Using the records below, write out again exactly the lines that begin at the line containing "your own device" and end at the line containing "- [iOS Human", and no other lines.

**Data to process**
<<<<
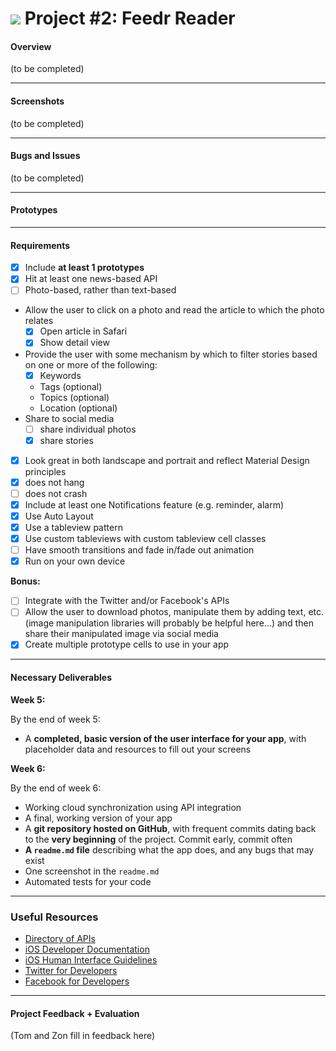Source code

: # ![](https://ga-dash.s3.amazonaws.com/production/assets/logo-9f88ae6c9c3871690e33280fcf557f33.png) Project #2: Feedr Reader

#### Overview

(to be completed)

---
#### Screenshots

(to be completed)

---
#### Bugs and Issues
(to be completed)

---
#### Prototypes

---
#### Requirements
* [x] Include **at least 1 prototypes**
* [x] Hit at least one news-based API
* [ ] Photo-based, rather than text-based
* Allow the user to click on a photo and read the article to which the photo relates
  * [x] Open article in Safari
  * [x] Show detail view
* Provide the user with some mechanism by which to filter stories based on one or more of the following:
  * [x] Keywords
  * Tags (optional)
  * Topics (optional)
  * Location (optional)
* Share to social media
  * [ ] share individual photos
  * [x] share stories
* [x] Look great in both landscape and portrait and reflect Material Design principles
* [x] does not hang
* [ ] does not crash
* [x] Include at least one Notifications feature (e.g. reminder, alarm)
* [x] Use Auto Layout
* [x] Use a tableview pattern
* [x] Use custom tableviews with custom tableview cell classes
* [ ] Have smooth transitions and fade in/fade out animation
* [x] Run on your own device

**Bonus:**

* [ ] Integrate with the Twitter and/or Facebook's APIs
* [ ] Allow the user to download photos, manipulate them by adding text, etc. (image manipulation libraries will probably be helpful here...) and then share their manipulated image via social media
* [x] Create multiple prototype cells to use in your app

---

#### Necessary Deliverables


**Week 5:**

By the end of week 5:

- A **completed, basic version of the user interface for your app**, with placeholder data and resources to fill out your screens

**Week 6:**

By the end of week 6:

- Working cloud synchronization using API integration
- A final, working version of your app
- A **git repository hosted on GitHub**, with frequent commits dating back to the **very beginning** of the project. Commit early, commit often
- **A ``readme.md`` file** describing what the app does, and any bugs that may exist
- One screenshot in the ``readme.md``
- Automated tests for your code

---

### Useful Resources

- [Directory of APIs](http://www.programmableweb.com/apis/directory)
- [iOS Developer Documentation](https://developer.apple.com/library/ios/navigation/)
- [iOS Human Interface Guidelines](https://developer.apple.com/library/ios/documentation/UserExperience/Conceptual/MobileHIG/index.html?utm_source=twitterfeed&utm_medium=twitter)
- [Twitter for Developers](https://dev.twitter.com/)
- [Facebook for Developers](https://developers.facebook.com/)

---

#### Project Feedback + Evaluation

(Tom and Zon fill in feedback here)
>>>>
**Task output**
* [x] Run on your own device

**Bonus:**

* [ ] Integrate with the Twitter and/or Facebook's APIs
* [ ] Allow the user to download photos, manipulate them by adding text, etc. (image manipulation libraries will probably be helpful here...) and then share their manipulated image via social media
* [x] Create multiple prototype cells to use in your app

---

#### Necessary Deliverables


**Week 5:**

By the end of week 5:

- A **completed, basic version of the user interface for your app**, with placeholder data and resources to fill out your screens

**Week 6:**

By the end of week 6:

- Working cloud synchronization using API integration
- A final, working version of your app
- A **git repository hosted on GitHub**, with frequent commits dating back to the **very beginning** of the project. Commit early, commit often
- **A ``readme.md`` file** describing what the app does, and any bugs that may exist
- One screenshot in the ``readme.md``
- Automated tests for your code

---

### Useful Resources

- [Directory of APIs](http://www.programmableweb.com/apis/directory)
- [iOS Developer Documentation](https://developer.apple.com/library/ios/navigation/)
- [iOS Human Interface Guidelines](https://developer.apple.com/library/ios/documentation/UserExperience/Conceptual/MobileHIG/index.html?utm_source=twitterfeed&utm_medium=twitter)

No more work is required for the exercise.